- German cover art
- Developer: Paradox Interactive
- Publishers: SWE: Levande Böcker; EU: PAN Vision; DE: Koch Media; NA: Strategy First;
- Producer: Patric Backlund
- Designer: Joakim Bergqwist
- Programmer: Johan Andersson
- Artist: Daniel Nygren
- Composer: Martin Eriksson
- Engine: Europa Engine
- Platform: Microsoft Windows
- Release: SWE: 2000; EU: 2003; NA: July 22, 2003;
- Genres: Real-time strategy, Grand strategy
- Modes: Single player, multiplayer

= Europa Universalis: Crown of the North =

2000 video game

Europa Universalis: Crown of the North (original title: Svea Rike III) is a real-time grand strategy video game developed by Paradox Interactive and published by Levande Böcker. It is the sequel to Svea Rike and Svea Rike II, and had its own sequel, Two Thrones. The Svea Rike series is the predecessor to Europa Universalis.

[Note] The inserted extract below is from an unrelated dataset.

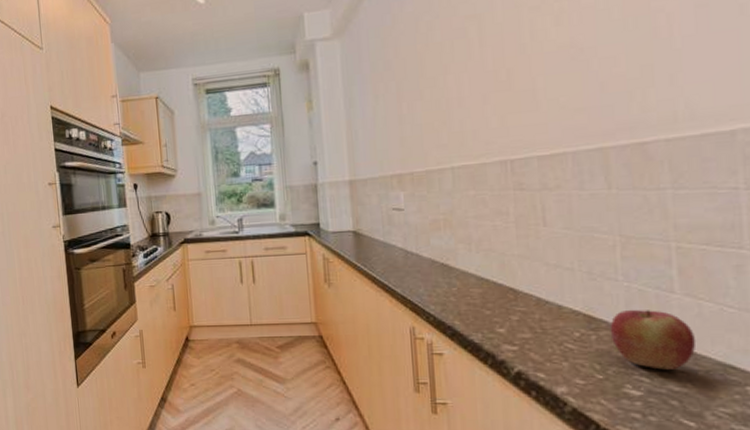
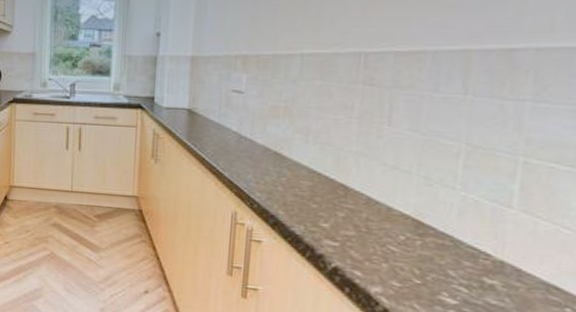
apple: present [609,309,695,370] -> none [436,219,524,284]

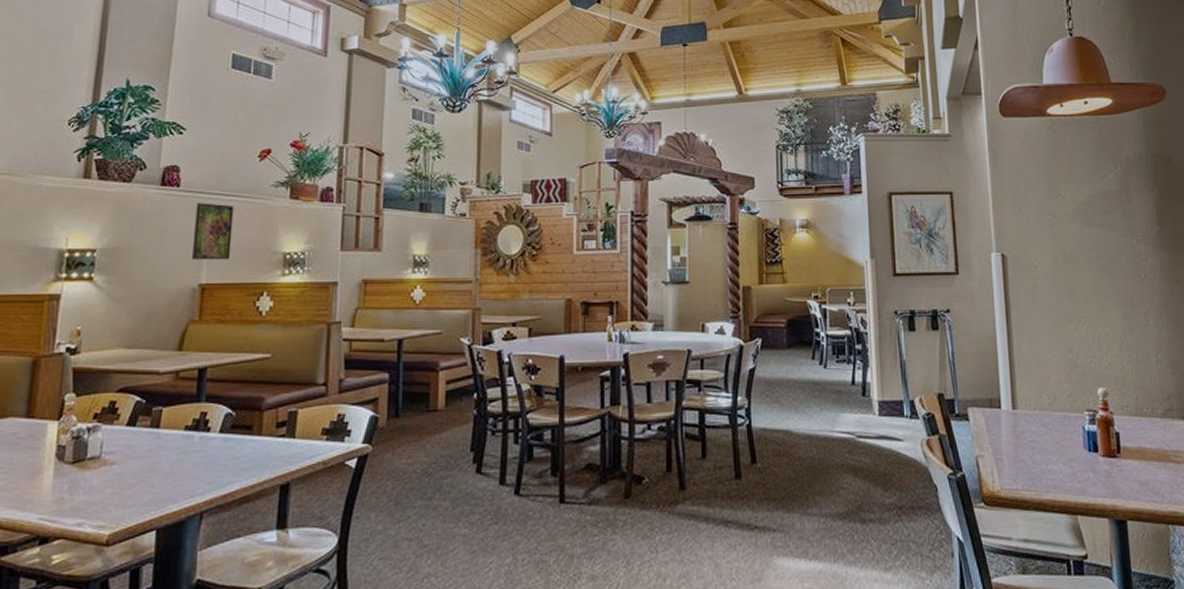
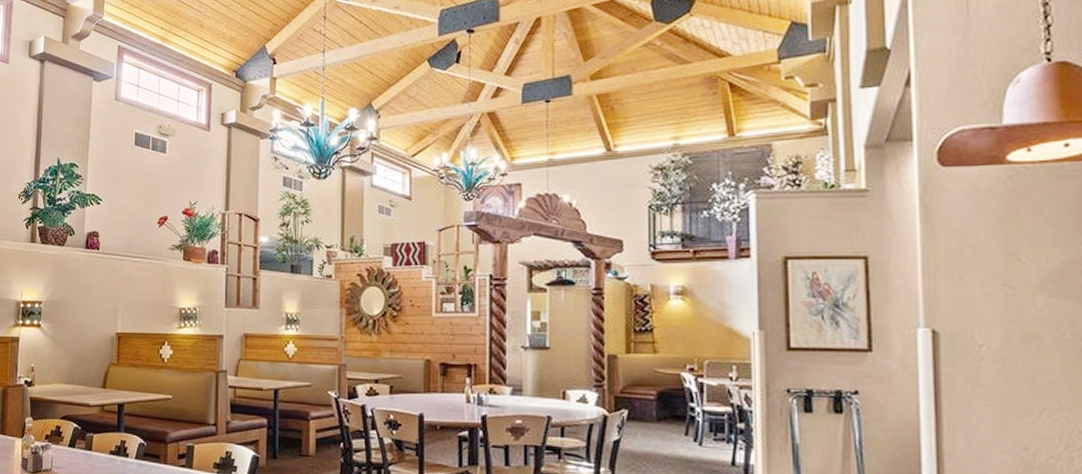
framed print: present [192,203,234,261] -> none [110,263,140,313]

The plot takes place from the year 1275 in Scandinavia during a period of political disturbance. All events that take place in the game, with the exception of player-initiated events, are based on reality.
The game's scenario ends in the year 1340, and the player's king will get a win if he has collected the most points or eliminated all opponents.

Europa Universalis: Crown of the North is the English-language version of the Swedish based game titled Svea Rike III. It was released in North America together with a re-release of Europa Universalis II at version 1.07, with the addition of new scenarios.

The main title of the digital game, Europa Universalis, is derived from a 1993 namesake board game from France. Although, the board game was mainly used as the base for the subsequent title, Europa Universalis.

==Reception==
The game received "mixed or average" reviews on Metacritic.